▸ **DATASET ENTRIES**:
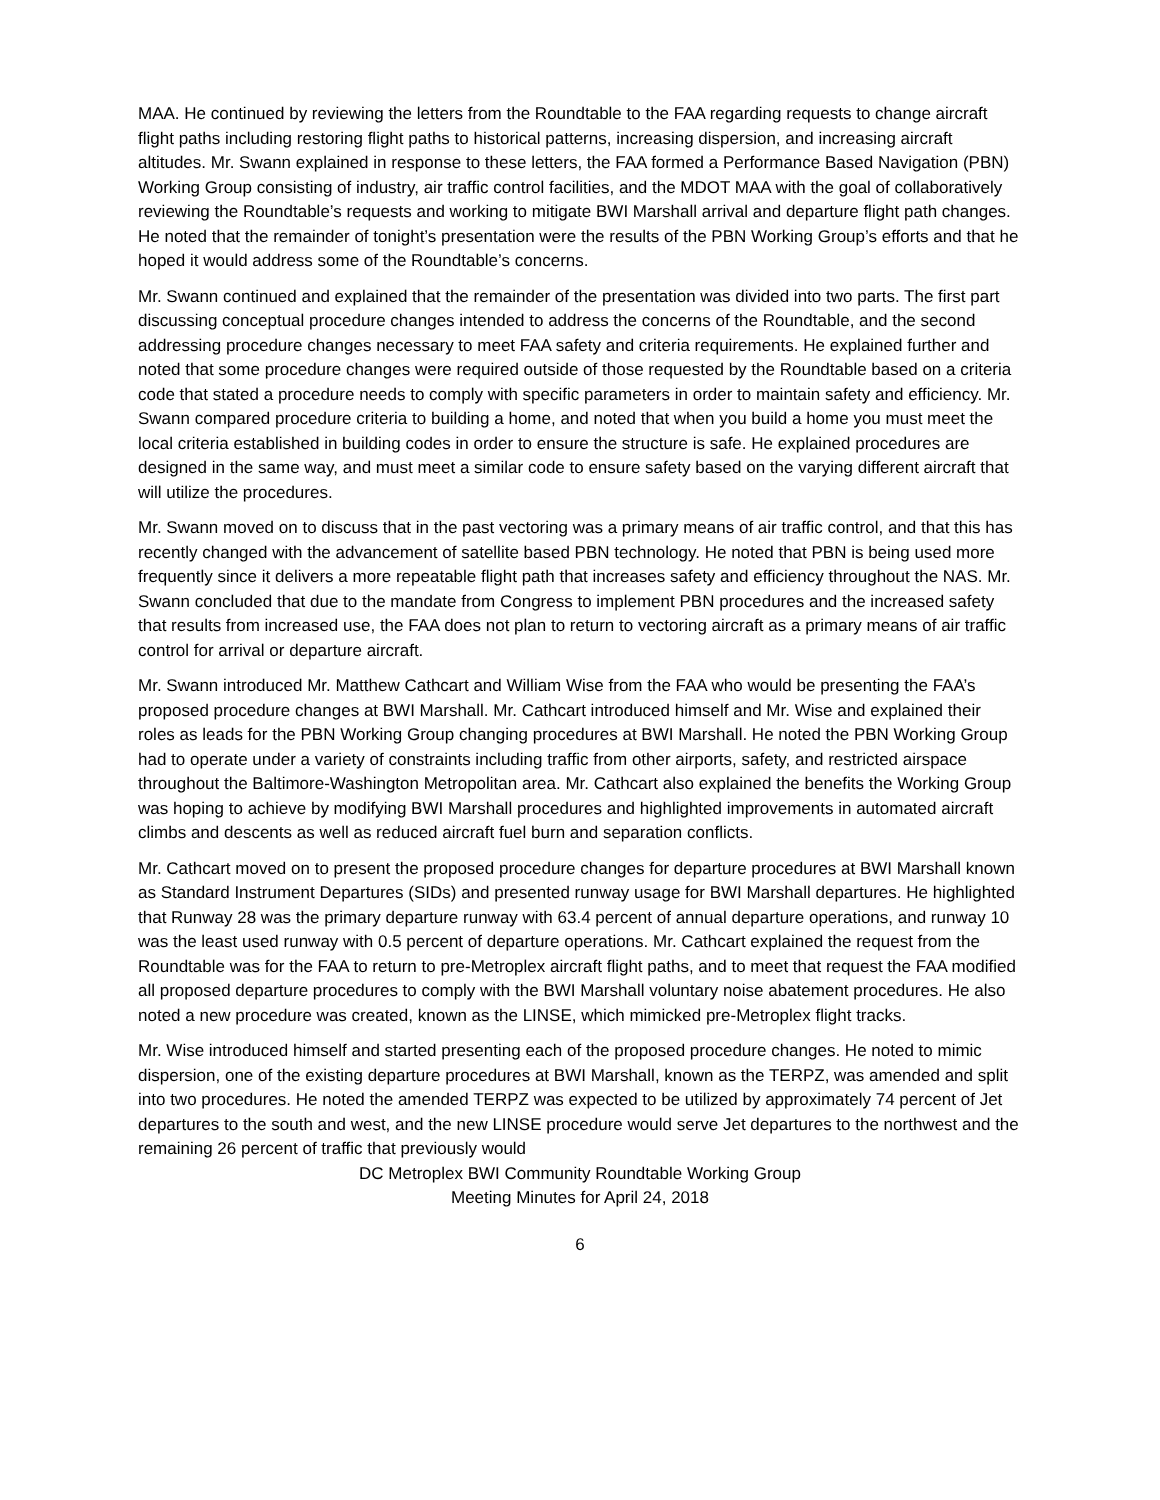MAA. He continued by reviewing the letters from the Roundtable to the FAA regarding requests to change aircraft flight paths including restoring flight paths to historical patterns, increasing dispersion, and increasing aircraft altitudes. Mr. Swann explained in response to these letters, the FAA formed a Performance Based Navigation (PBN) Working Group consisting of industry, air traffic control facilities, and the MDOT MAA with the goal of collaboratively reviewing the Roundtable’s requests and working to mitigate BWI Marshall arrival and departure flight path changes. He noted that the remainder of tonight’s presentation were the results of the PBN Working Group’s efforts and that he hoped it would address some of the Roundtable’s concerns.
Mr. Swann continued and explained that the remainder of the presentation was divided into two parts. The first part discussing conceptual procedure changes intended to address the concerns of the Roundtable, and the second addressing procedure changes necessary to meet FAA safety and criteria requirements. He explained further and noted that some procedure changes were required outside of those requested by the Roundtable based on a criteria code that stated a procedure needs to comply with specific parameters in order to maintain safety and efficiency. Mr. Swann compared procedure criteria to building a home, and noted that when you build a home you must meet the local criteria established in building codes in order to ensure the structure is safe. He explained procedures are designed in the same way, and must meet a similar code to ensure safety based on the varying different aircraft that will utilize the procedures.
Mr. Swann moved on to discuss that in the past vectoring was a primary means of air traffic control, and that this has recently changed with the advancement of satellite based PBN technology. He noted that PBN is being used more frequently since it delivers a more repeatable flight path that increases safety and efficiency throughout the NAS. Mr. Swann concluded that due to the mandate from Congress to implement PBN procedures and the increased safety that results from increased use, the FAA does not plan to return to vectoring aircraft as a primary means of air traffic control for arrival or departure aircraft.
Mr. Swann introduced Mr. Matthew Cathcart and William Wise from the FAA who would be presenting the FAA’s proposed procedure changes at BWI Marshall. Mr. Cathcart introduced himself and Mr. Wise and explained their roles as leads for the PBN Working Group changing procedures at BWI Marshall. He noted the PBN Working Group had to operate under a variety of constraints including traffic from other airports, safety, and restricted airspace throughout the Baltimore-Washington Metropolitan area. Mr. Cathcart also explained the benefits the Working Group was hoping to achieve by modifying BWI Marshall procedures and highlighted improvements in automated aircraft climbs and descents as well as reduced aircraft fuel burn and separation conflicts.
Mr. Cathcart moved on to present the proposed procedure changes for departure procedures at BWI Marshall known as Standard Instrument Departures (SIDs) and presented runway usage for BWI Marshall departures. He highlighted that Runway 28 was the primary departure runway with 63.4 percent of annual departure operations, and runway 10 was the least used runway with 0.5 percent of departure operations. Mr. Cathcart explained the request from the Roundtable was for the FAA to return to pre-Metroplex aircraft flight paths, and to meet that request the FAA modified all proposed departure procedures to comply with the BWI Marshall voluntary noise abatement procedures. He also noted a new procedure was created, known as the LINSE, which mimicked pre-Metroplex flight tracks.
Mr. Wise introduced himself and started presenting each of the proposed procedure changes. He noted to mimic dispersion, one of the existing departure procedures at BWI Marshall, known as the TERPZ, was amended and split into two procedures. He noted the amended TERPZ was expected to be utilized by approximately 74 percent of Jet departures to the south and west, and the new LINSE procedure would serve Jet departures to the northwest and the remaining 26 percent of traffic that previously would
DC Metroplex BWI Community Roundtable Working Group
Meeting Minutes for April 24, 2018
6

▸ **WHAT YOU HAVE TO DO**: Give the listing above again word for word, without its pictures.

▸ **ANSWER TO THE PROBLEM**:
MAA. He continued by reviewing the letters from the Roundtable to the FAA regarding requests to change aircraft flight paths including restoring flight paths to historical patterns, increasing dispersion, and increasing aircraft altitudes. Mr. Swann explained in response to these letters, the FAA formed a Performance Based Navigation (PBN) Working Group consisting of industry, air traffic control facilities, and the MDOT MAA with the goal of collaboratively reviewing the Roundtable’s requests and working to mitigate BWI Marshall arrival and departure flight path changes. He noted that the remainder of tonight’s presentation were the results of the PBN Working Group’s efforts and that he hoped it would address some of the Roundtable’s concerns.
Mr. Swann continued and explained that the remainder of the presentation was divided into two parts. The first part discussing conceptual procedure changes intended to address the concerns of the Roundtable, and the second addressing procedure changes necessary to meet FAA safety and criteria requirements. He explained further and noted that some procedure changes were required outside of those requested by the Roundtable based on a criteria code that stated a procedure needs to comply with specific parameters in order to maintain safety and efficiency. Mr. Swann compared procedure criteria to building a home, and noted that when you build a home you must meet the local criteria established in building codes in order to ensure the structure is safe. He explained procedures are designed in the same way, and must meet a similar code to ensure safety based on the varying different aircraft that will utilize the procedures.
Mr. Swann moved on to discuss that in the past vectoring was a primary means of air traffic control, and that this has recently changed with the advancement of satellite based PBN technology. He noted that PBN is being used more frequently since it delivers a more repeatable flight path that increases safety and efficiency throughout the NAS. Mr. Swann concluded that due to the mandate from Congress to implement PBN procedures and the increased safety that results from increased use, the FAA does not plan to return to vectoring aircraft as a primary means of air traffic control for arrival or departure aircraft.
Mr. Swann introduced Mr. Matthew Cathcart and William Wise from the FAA who would be presenting the FAA’s proposed procedure changes at BWI Marshall. Mr. Cathcart introduced himself and Mr. Wise and explained their roles as leads for the PBN Working Group changing procedures at BWI Marshall. He noted the PBN Working Group had to operate under a variety of constraints including traffic from other airports, safety, and restricted airspace throughout the Baltimore-Washington Metropolitan area. Mr. Cathcart also explained the benefits the Working Group was hoping to achieve by modifying BWI Marshall procedures and highlighted improvements in automated aircraft climbs and descents as well as reduced aircraft fuel burn and separation conflicts.
Mr. Cathcart moved on to present the proposed procedure changes for departure procedures at BWI Marshall known as Standard Instrument Departures (SIDs) and presented runway usage for BWI Marshall departures. He highlighted that Runway 28 was the primary departure runway with 63.4 percent of annual departure operations, and runway 10 was the least used runway with 0.5 percent of departure operations. Mr. Cathcart explained the request from the Roundtable was for the FAA to return to pre-Metroplex aircraft flight paths, and to meet that request the FAA modified all proposed departure procedures to comply with the BWI Marshall voluntary noise abatement procedures. He also noted a new procedure was created, known as the LINSE, which mimicked pre-Metroplex flight tracks.
Mr. Wise introduced himself and started presenting each of the proposed procedure changes. He noted to mimic dispersion, one of the existing departure procedures at BWI Marshall, known as the TERPZ, was amended and split into two procedures. He noted the amended TERPZ was expected to be utilized by approximately 74 percent of Jet departures to the south and west, and the new LINSE procedure would serve Jet departures to the northwest and the remaining 26 percent of traffic that previously would
DC Metroplex BWI Community Roundtable Working Group
Meeting Minutes for April 24, 2018
6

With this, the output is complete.